● **Aim of the exercise**
Update the lines from the first one through the line containing "Around what value", replacing "bar" with "column" throughout and leaving everything else unchanged; return only those lines.
─── Input material ───
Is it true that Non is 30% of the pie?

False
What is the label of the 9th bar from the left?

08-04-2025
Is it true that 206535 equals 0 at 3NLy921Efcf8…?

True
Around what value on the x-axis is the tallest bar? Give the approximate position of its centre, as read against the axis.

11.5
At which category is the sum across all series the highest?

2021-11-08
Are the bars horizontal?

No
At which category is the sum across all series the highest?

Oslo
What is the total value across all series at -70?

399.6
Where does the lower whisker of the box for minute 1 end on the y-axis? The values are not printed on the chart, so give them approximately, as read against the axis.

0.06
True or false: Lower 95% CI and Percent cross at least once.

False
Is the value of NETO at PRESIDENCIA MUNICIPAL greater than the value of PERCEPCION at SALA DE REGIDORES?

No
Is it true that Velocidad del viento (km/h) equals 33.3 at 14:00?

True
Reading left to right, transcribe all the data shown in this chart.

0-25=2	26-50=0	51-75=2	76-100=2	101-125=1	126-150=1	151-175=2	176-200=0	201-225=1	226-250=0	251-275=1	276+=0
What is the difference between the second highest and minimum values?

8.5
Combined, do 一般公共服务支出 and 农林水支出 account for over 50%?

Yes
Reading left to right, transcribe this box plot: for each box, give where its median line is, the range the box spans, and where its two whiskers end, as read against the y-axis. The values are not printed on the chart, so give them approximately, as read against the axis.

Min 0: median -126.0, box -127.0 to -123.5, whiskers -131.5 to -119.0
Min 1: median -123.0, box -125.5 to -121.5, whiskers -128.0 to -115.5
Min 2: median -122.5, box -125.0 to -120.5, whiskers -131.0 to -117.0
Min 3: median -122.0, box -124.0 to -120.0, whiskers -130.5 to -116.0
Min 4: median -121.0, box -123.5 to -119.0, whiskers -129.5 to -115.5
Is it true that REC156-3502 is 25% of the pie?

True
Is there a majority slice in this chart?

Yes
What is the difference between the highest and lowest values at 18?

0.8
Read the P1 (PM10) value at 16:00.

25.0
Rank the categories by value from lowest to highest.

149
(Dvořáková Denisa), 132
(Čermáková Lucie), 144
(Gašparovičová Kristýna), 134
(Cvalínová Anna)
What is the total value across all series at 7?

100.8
───
● **Output of the exercise**
Is it true that Non is 30% of the pie?

False
What is the label of the 9th column from the left?

08-04-2025
Is it true that 206535 equals 0 at 3NLy921Efcf8…?

True
Around what value on the x-axis is the tallest column? Give the approximate position of its centre, as read against the axis.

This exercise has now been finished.